• WHAT THE TASK ASKS
For each line below that contains the string "filter", copy that line.

[Collected data]
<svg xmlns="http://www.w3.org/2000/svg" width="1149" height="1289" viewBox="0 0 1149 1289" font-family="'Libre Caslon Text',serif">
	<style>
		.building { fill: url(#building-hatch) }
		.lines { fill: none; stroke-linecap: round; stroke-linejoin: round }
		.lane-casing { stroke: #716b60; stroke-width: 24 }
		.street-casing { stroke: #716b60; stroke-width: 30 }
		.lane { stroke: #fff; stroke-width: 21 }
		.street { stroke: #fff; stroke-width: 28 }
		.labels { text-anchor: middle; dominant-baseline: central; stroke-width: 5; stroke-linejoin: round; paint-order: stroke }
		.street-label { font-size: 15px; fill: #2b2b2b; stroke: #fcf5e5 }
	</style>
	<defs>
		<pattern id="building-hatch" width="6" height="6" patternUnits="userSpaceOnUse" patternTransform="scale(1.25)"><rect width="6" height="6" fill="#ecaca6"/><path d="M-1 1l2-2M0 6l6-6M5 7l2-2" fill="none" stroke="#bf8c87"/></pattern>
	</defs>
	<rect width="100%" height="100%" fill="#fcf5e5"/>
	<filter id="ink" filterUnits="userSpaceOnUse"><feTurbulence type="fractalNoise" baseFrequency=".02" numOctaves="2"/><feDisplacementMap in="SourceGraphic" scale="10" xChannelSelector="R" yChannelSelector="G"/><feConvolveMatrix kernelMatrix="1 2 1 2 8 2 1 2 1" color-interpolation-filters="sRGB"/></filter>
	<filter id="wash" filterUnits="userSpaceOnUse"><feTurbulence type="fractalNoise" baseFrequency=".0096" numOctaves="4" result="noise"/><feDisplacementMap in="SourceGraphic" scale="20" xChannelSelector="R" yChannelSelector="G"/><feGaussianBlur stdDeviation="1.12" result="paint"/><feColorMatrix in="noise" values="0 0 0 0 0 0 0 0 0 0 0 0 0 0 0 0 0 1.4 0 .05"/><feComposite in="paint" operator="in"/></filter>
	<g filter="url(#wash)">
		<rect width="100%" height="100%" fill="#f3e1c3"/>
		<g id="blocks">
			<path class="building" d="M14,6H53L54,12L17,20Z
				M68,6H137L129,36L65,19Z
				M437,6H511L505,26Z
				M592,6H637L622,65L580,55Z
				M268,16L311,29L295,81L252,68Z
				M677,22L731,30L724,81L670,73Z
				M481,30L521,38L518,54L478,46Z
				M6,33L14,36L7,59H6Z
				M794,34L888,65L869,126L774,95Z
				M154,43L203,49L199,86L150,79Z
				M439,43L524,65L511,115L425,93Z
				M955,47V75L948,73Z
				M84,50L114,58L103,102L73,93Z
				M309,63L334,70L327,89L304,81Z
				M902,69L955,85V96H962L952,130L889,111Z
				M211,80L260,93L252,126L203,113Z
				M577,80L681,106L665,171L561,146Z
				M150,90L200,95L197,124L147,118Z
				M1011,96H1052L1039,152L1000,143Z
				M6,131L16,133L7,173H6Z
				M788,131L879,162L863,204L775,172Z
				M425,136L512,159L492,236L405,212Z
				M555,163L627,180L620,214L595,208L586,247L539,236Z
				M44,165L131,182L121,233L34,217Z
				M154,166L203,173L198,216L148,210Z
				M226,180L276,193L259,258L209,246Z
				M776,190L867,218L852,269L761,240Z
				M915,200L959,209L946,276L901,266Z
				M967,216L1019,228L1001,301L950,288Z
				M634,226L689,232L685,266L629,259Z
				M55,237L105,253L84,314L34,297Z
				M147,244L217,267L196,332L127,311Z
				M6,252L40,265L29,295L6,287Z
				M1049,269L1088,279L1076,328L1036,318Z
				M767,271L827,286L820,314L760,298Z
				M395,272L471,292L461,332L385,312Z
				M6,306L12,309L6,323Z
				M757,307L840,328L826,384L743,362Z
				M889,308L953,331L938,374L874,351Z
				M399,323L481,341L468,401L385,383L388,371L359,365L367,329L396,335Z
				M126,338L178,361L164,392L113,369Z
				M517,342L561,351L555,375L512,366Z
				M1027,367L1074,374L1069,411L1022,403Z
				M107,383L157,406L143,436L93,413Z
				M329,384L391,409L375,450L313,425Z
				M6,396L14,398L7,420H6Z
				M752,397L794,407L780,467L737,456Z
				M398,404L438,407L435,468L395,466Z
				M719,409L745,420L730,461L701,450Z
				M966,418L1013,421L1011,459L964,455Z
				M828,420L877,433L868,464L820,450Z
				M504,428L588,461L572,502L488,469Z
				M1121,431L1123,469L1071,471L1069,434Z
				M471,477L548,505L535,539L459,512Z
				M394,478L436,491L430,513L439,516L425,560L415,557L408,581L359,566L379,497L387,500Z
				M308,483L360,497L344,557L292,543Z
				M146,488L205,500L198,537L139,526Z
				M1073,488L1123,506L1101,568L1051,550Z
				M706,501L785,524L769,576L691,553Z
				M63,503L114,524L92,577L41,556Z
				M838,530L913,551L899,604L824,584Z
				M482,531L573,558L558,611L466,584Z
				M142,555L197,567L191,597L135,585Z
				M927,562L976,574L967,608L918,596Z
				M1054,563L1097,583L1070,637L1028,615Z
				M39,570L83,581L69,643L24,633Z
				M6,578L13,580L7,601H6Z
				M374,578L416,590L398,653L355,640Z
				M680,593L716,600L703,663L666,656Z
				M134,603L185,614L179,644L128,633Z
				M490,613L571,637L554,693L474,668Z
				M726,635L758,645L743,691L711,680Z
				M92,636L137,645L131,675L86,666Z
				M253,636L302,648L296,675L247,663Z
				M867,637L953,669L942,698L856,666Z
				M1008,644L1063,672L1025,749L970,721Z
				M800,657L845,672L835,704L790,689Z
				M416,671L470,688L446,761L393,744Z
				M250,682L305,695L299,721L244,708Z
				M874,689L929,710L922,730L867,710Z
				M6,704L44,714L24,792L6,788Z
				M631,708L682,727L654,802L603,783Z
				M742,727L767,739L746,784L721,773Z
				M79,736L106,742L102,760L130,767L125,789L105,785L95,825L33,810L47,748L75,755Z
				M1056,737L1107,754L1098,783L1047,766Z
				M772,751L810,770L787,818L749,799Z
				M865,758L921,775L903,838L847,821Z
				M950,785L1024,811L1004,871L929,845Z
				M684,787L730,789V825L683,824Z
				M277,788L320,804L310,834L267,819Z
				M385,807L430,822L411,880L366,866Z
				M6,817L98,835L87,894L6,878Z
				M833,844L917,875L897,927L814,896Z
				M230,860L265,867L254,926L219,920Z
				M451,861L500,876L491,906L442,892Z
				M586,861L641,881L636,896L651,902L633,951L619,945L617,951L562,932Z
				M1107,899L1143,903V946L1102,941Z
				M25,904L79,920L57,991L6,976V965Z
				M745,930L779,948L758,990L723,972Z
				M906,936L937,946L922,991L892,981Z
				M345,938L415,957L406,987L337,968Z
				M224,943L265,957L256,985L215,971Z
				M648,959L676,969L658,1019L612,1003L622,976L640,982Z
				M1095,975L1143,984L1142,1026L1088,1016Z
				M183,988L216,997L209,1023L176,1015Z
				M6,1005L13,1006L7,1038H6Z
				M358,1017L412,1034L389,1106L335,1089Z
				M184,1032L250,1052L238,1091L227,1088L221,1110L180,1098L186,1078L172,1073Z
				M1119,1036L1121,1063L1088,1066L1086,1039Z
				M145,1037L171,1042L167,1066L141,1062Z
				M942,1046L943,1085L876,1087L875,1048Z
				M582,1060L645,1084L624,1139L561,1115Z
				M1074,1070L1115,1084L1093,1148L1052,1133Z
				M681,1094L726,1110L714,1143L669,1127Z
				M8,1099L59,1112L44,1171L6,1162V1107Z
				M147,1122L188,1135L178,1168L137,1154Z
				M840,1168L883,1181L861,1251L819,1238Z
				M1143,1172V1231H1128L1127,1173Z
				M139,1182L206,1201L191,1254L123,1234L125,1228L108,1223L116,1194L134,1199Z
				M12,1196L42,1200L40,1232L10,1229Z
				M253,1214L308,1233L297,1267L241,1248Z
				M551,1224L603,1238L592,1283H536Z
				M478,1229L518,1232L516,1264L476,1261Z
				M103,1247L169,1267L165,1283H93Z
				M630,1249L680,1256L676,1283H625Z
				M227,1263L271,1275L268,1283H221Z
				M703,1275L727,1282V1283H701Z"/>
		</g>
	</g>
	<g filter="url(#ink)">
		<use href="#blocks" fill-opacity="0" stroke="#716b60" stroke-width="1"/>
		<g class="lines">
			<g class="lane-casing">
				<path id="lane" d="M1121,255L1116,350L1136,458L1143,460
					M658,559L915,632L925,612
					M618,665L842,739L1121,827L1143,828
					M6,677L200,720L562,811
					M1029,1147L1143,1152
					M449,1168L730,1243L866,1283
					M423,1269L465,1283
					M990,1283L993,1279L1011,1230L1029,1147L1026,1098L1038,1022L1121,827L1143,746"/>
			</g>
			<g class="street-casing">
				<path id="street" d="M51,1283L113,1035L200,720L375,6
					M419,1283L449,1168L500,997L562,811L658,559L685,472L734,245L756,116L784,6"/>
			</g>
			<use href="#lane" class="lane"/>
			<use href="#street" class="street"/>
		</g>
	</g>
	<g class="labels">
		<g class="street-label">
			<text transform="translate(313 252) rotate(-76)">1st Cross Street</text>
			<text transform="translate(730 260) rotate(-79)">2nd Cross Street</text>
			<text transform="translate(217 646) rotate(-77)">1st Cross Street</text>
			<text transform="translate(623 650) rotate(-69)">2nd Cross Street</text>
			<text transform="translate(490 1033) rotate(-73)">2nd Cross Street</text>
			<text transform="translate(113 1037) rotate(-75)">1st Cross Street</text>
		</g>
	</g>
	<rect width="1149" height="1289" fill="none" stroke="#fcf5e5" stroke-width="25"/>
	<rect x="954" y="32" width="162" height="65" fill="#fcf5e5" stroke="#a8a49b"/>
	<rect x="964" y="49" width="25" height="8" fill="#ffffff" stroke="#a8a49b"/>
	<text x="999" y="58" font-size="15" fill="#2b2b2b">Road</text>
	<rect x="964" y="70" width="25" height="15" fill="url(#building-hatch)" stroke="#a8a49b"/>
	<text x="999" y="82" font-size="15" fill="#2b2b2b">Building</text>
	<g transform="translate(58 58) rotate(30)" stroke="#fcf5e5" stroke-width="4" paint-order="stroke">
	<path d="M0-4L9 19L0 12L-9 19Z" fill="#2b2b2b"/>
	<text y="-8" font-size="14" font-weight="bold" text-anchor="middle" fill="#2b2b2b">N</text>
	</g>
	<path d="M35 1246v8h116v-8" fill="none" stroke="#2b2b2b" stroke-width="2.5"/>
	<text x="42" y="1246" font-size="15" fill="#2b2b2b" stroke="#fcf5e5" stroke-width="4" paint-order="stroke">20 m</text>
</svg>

• WRITTEN RESPONSE
	<filter id="ink" filterUnits="userSpaceOnUse"><feTurbulence type="fractalNoise" baseFrequency=".02" numOctaves="2"/><feDisplacementMap in="SourceGraphic" scale="10" xChannelSelector="R" yChannelSelector="G"/><feConvolveMatrix kernelMatrix="1 2 1 2 8 2 1 2 1" color-interpolation-filters="sRGB"/></filter>
	<filter id="wash" filterUnits="userSpaceOnUse"><feTurbulence type="fractalNoise" baseFrequency=".0096" numOctaves="4" result="noise"/><feDisplacementMap in="SourceGraphic" scale="20" xChannelSelector="R" yChannelSelector="G"/><feGaussianBlur stdDeviation="1.12" result="paint"/><feColorMatrix in="noise" values="0 0 0 0 0 0 0 0 0 0 0 0 0 0 0 0 0 1.4 0 .05"/><feComposite in="paint" operator="in"/></filter>
	<g filter="url(#wash)">
	<g filter="url(#ink)">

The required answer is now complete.